Exercise: Give these lines again with every "Rendered" replaced by "Displayed" and nothing else changed. Leave the pictures out.

— Begin —

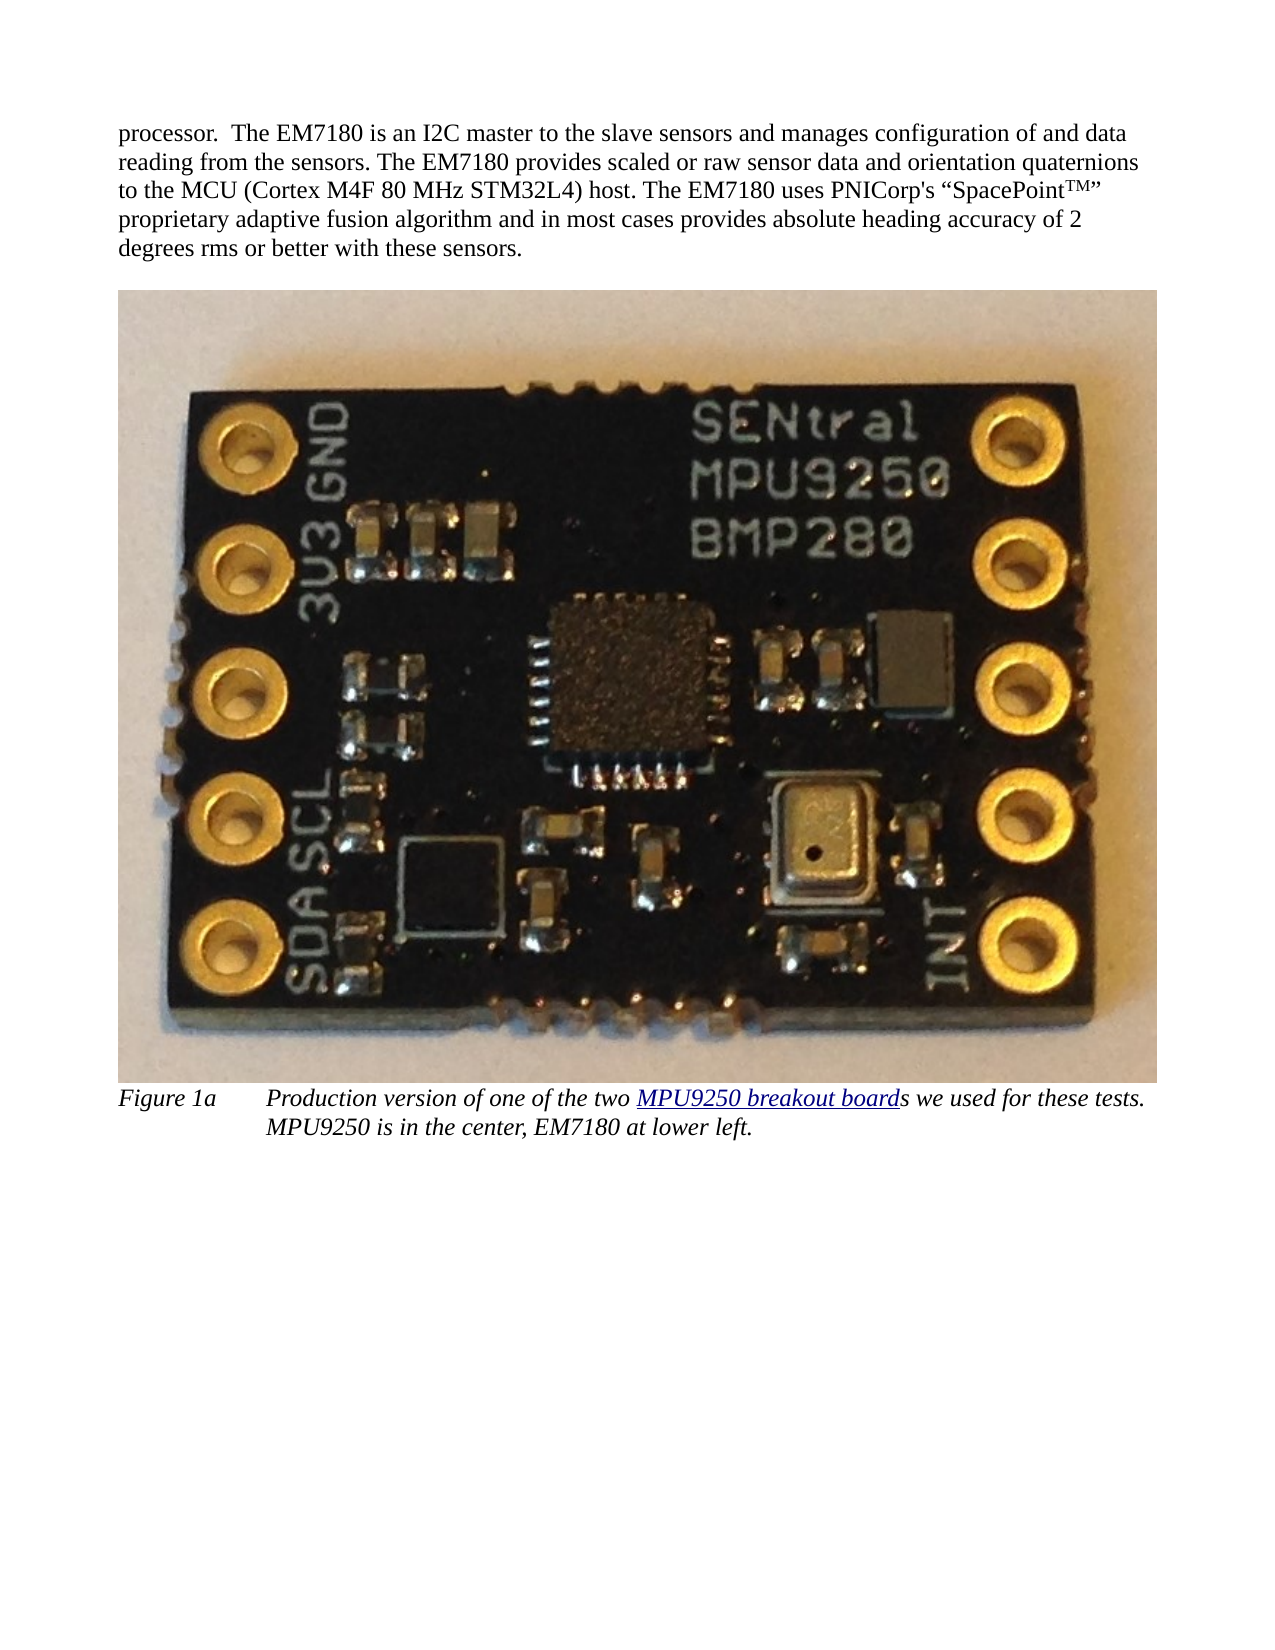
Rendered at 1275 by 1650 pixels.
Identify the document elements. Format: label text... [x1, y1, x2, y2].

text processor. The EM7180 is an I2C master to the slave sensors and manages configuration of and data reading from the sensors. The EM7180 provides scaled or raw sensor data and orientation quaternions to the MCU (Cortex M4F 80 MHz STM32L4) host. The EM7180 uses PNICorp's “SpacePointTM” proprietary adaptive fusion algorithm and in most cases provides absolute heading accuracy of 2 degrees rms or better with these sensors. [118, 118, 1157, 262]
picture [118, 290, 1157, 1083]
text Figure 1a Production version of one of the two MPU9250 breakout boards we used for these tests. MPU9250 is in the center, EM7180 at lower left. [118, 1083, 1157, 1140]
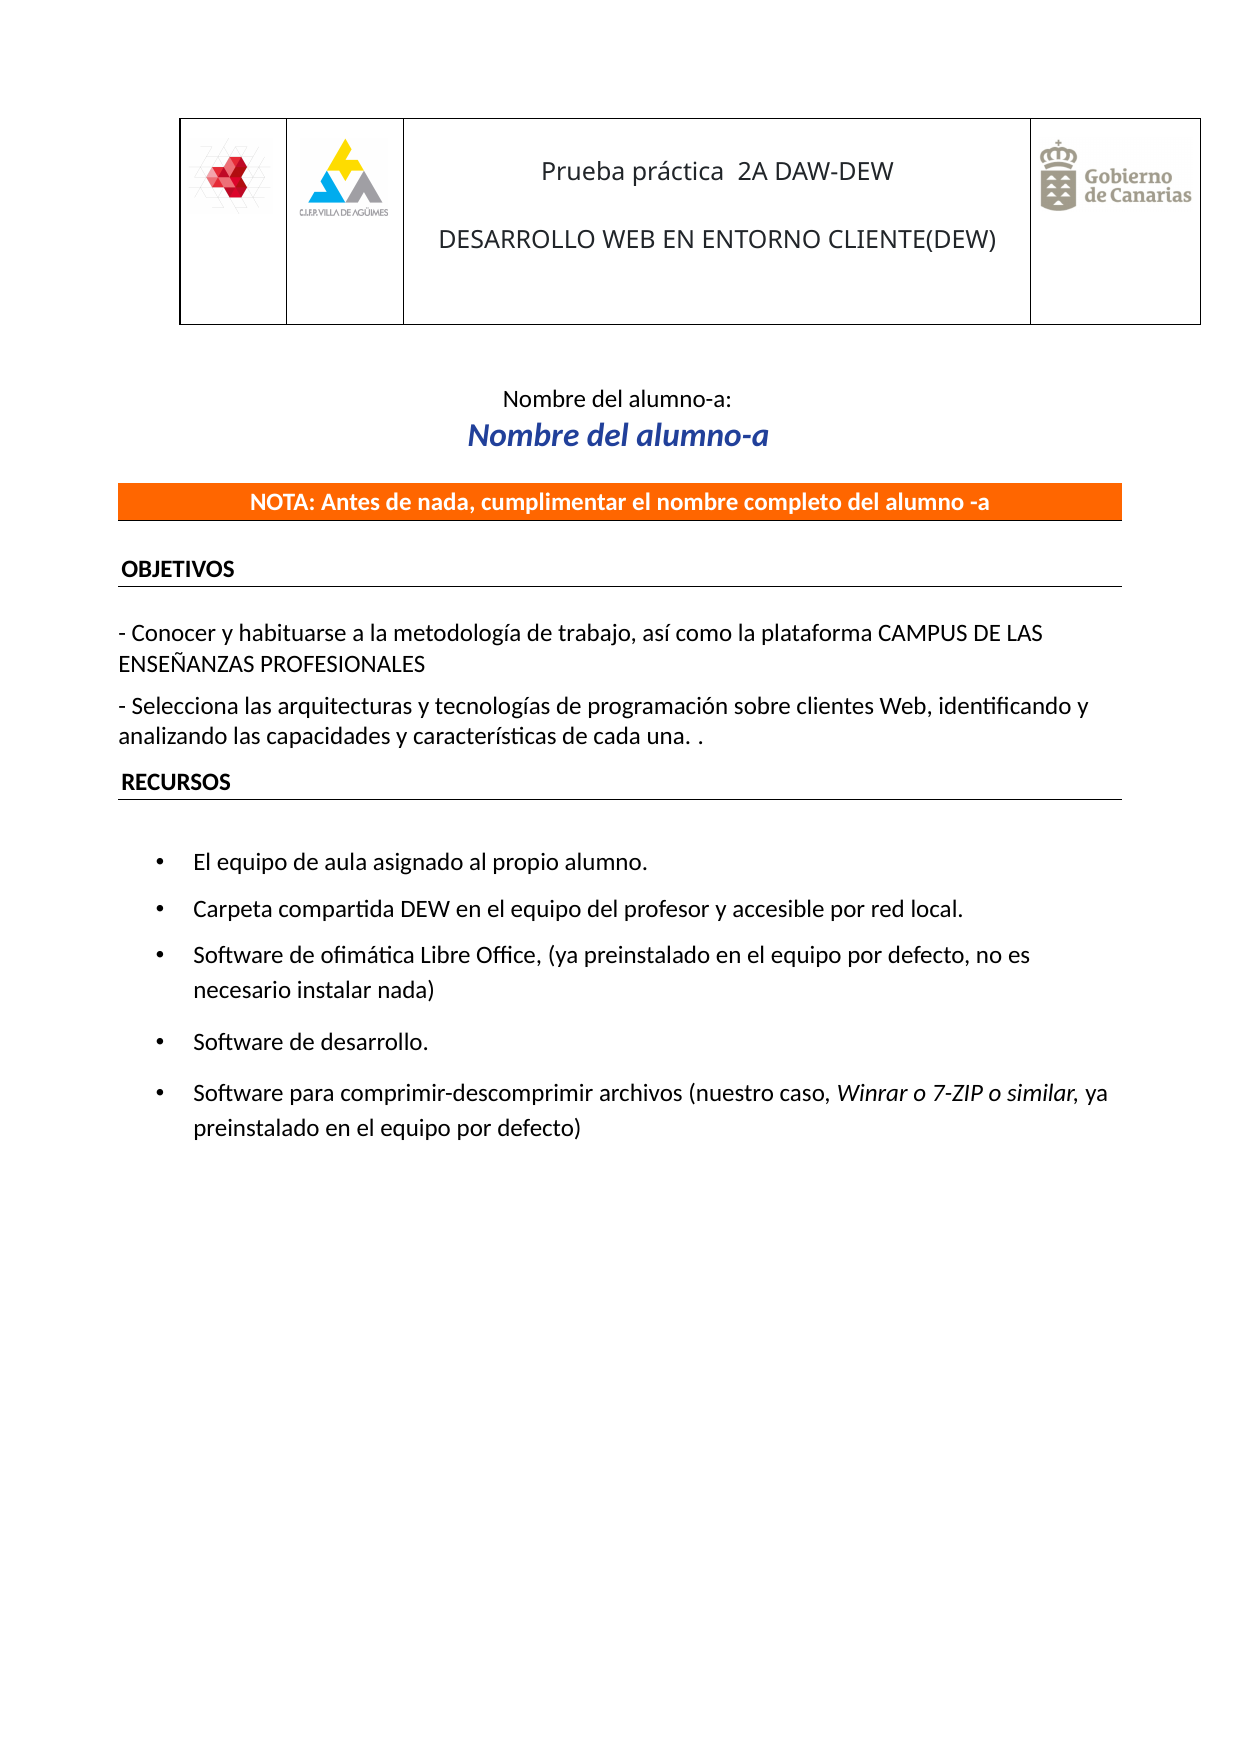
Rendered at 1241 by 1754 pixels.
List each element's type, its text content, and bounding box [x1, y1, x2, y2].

— End —

Solution:
Displayed at 1275 by 1650 pixels.
Identify the document elements. Format: label text... [x1, y1, x2, y2].

text processor. The EM7180 is an I2C master to the slave sensors and manages configuration of and data reading from the sensors. The EM7180 provides scaled or raw sensor data and orientation quaternions to the MCU (Cortex M4F 80 MHz STM32L4) host. The EM7180 uses PNICorp's “SpacePointTM” proprietary adaptive fusion algorithm and in most cases provides absolute heading accuracy of 2 degrees rms or better with these sensors. [118, 118, 1157, 262]
picture [118, 290, 1157, 1083]
text Figure 1a Production version of one of the two MPU9250 breakout boards we used for these tests. MPU9250 is in the center, EM7180 at lower left. [118, 1083, 1157, 1140]
Displayed at 1241 by 1754 pixels.
List each element's type, its text content, and bounding box [x1, y1, x2, y2].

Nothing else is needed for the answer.